Challenges we ran into

The main challenge was creating an experience that feels alive rather than scripted. Synchronizing live voice interaction, video context, and dynamic UI changes required careful design to avoid latency and maintain natural interaction flow. Another challenge was balancing adaptive behavior detection so the AI feels supportive instead of intrusive.

Accomplishments that we're proud of

I wanted to build more than a chatbot. I built a real-time AI teacher that listens, watches, and adapts as learning happens. AI Classroom uses live interaction, adaptive visuals, and behavior-aware teaching to respond to focus and mood instead of waiting for prompts. It feels less like using AI and more like learning with a responsive partner. Most importantly, this is a product I built for myself, something I truly want to use.

What we learned

I learned that real-time interaction transforms AI from a tool into an experience.
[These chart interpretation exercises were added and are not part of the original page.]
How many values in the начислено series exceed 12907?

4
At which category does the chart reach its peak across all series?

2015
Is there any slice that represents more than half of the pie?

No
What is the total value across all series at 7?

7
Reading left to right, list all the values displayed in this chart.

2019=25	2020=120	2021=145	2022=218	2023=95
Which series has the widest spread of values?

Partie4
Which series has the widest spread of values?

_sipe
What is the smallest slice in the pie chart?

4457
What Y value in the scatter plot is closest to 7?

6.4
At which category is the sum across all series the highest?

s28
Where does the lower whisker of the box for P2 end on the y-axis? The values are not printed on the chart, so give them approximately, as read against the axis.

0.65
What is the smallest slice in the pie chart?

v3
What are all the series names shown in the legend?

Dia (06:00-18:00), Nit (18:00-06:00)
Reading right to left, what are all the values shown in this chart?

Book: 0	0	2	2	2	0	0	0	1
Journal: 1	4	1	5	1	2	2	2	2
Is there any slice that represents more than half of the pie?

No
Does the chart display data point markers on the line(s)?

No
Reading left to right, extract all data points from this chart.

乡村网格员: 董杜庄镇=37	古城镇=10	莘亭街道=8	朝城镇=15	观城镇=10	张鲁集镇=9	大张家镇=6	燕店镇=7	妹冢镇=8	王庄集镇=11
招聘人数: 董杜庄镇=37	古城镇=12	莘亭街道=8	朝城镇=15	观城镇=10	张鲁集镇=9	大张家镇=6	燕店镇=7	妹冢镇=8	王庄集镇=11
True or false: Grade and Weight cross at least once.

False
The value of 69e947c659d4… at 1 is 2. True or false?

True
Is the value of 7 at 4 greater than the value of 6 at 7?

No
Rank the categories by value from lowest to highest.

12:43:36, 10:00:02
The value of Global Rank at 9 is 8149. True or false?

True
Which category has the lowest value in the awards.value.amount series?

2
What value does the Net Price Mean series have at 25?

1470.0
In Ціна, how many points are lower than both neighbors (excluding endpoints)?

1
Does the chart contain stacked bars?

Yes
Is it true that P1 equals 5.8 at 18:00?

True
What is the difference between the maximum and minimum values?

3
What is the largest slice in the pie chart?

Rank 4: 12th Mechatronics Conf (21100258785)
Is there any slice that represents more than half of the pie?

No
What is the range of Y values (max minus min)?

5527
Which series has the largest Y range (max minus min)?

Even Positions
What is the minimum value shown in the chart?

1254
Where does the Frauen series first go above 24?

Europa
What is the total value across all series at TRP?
Voice, video context, and behavior awareness allow AI to guide learning instead of simply answering questions. Designing AI is not just about model capabilities, but about creating adaptive interactions that feel natural and responsive, something that became possible thanks to Gemini’s real-time multimodal capabilities.

What's next for AI Classroom

Building a real product takes time, and AI Classroom is still evolving. Even during development, some parts of the system were manually refined to ensure a smooth learning experience and demonstrate the full vision. The next steps focus on turning the prototype (MVP) into a fully autonomous and scalable product:

Short-term (next 1–2 months)

  • Automating remaining manual workflows and stabilizing real-time interaction
  • Improving behavior detection for distraction and student mood
  • Refining adaptive teaching logic and lesson flow

Mid-term (3–6 months)

  • Persistent student memory and personalized learning paths
  • Better multimodal reasoning using deeper video context
  • Expanding subject support and teaching styles

Long-term (6–12 months)

  • Integration with real educational platforms (e.g., LMS environments)
  • Collaborative learning sessions with multiple students
  • Developing AI Classroom into a continuous learning companion rather than session-based interaction

AI Classroom is moving from a prototype into a real product designed for everyday learning.